Hackers have created a proof-of-concept sample of adware that targets Apple Mac OS X users called “iAdware” by anti-virus firm F-Secure.
Kamil writes for F-Secure:
We recently received a proof-of-concept sample of an adware program. Normally that wouldn’t be worth blogging about, but in this case it’s for Mac OS X. In theory, this program could be silently installed to your User account and hooked to each application you use… and it doesn’t require Administrator rights to do so. We won’t disclose the exact technique used here, it’s a feature not a bug, but let’s just say that installing a System Library shouldn’t be allowed without prompting the user. Especially as it only requires Copy permissions. An Admin could install this globally to all users.
The result: This particular sample successfully launched the Mac’s Web browser when we used any of a number of applications.
This is easier to do than with Windows. After all, it’s a Mac.
“The malware is notable for its rarity rather than its threat value, which remains minimal. There’s hundreds if not thousands of ad-ware packages floating around that are capable of infecting Windows users with intrusive pop-up software that impairs system performance,” John Leyden reports for The Inquirer. “iAdware is the first such application for Macs that we’ve come across.”
Full article here.
[Thanks to MacDailyNews Reader “Dirty Pierre le Punk,” “RadDoc,” and “Fred Mertz” for the heads ups.]
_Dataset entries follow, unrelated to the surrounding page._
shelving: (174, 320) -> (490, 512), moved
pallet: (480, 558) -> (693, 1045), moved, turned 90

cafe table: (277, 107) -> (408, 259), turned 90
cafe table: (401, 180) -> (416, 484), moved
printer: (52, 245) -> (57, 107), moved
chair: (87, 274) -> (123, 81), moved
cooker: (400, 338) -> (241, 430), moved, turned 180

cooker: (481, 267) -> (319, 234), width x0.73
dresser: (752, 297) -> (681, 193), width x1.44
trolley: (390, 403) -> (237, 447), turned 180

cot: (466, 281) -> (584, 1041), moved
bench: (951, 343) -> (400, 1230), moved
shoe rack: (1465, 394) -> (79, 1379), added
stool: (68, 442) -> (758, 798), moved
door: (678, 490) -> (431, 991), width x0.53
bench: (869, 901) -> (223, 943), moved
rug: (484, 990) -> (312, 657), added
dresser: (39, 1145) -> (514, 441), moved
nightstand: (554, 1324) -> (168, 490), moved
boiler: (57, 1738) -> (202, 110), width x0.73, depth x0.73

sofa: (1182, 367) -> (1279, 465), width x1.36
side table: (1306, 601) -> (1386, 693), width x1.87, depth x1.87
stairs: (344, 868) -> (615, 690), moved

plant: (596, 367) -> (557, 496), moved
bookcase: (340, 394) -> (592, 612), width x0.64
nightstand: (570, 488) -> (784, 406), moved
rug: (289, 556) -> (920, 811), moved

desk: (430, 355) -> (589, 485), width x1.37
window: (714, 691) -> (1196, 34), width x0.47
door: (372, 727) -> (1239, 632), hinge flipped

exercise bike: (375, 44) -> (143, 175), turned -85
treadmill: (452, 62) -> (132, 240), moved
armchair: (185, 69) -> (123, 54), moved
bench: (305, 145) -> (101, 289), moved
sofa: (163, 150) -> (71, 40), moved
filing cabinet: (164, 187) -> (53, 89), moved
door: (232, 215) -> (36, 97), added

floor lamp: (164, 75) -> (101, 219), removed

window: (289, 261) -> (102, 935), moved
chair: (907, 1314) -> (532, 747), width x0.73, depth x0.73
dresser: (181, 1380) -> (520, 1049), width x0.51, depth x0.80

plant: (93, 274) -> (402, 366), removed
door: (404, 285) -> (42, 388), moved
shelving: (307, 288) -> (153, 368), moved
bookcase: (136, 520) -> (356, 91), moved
I suspect this “exploit,” if there is indeed one, is only able to operate on those who use admin accounts for everyday use. I doubt it could work against a regular user account.
The problem is, however, that Apple sort of encourages users to use admin accounts, as it is the default on installation of MacOS X. They should make an attempt to educate users, and discourage this practice.
peragrin writes: “The wost case is if it changes it’s own owner to root or admin”
Actually, to do that requires root privileges.
@ theloniousMac: MDN is correct in their position on the security through obscurity myth. Any real security expert will tell you there is no such thing as “security through obscurity.” This has been proven through decades of experience. Anyone who thinks there is security through obscurity is either not well educated on computer security, or blowing smoke.
http://www.digitalmunition.com/dma.html claims to have the iAdware code.
Welcome to the world…..the world of Windows, that is
It’s a little thing really, but some days it bugs the hell out of me.
SIGHT is something your EYES give you.
SITE is a place to go on the web, like MDN webSITE
People do not go to webSIGHTS.
OK I got it off my chest.
HAHAHAHAHA
Pure BS and FUD
Theoloniusmac is wrong. Dead wrong and emac is right. When are we going to learn that blasting our weaknesses from the house tops only gets us killed? for some dumb reason we have decided that if we let “everybody know how and where to hack computers” that somehow you are doing me a favor? that’s the kind of favor I don’t need–dumbass! What I need is for you to apple and only apple or microsoft for that matter. Otherwise keep you big fat mouth closed! Thank you
Security through obscurity is a myth. Acuras are no where near abundant in the wild, but they’re the number one stolen car in a number of geographical areas. The degree to which something is targeted is based on human preference, not its sample size. Macs are a huge target and will continue to be. The small number of malware writers attack computers. Windows is easiest to attack.
If Apple wants to keep the OS relatively secure, they just need to be better than Windows. It’s the same reason burglar alarms, The Club, and other ant-theft devices are used. They are not certainly going to help, but the perpetrator will rather move to the next target because it’s easier.
In other related news, ” F-Secure have created a proof-of-concept sample of adware that targets Apple Mac OS X users called “iAdware” …”
Isn’t that the truth of it? – I thought they’d have too much time on their hands with Windows’ problems to be writing adware for OS X.
“Haven’t you noticed something…
Now that Microsoft says NO to anti-virus companies, there are all kinds of Mac virusses (proof-of-concept) popping up!!!
And the anti-virus companies are the only one that are finding these things.
Don’t you think that THEY are actually behind all these things because they are trying to get a new market…the Mac users.
“
Actually if they are vetting the MacOS for holes, thats not a bad thing. Lets hope that Apple will fix soon.
to Freddy the Pig
What a lovely comment! Makes such a change from the normal irrate comments about spelling and such on forums in general…
I can understand how it bugs someone to see native language abused that way.
However it is nice to see that someone can be sensative to the fact that not all of us are native English speakers/writers and do make mistakes….
cheers to the open mind
Finally, a Mac news web site that has come out with this new Mac OS X adware story. Thank you MacDailyNews. Good work. I bet the lights are still on at the Apple campus thinking up a fix.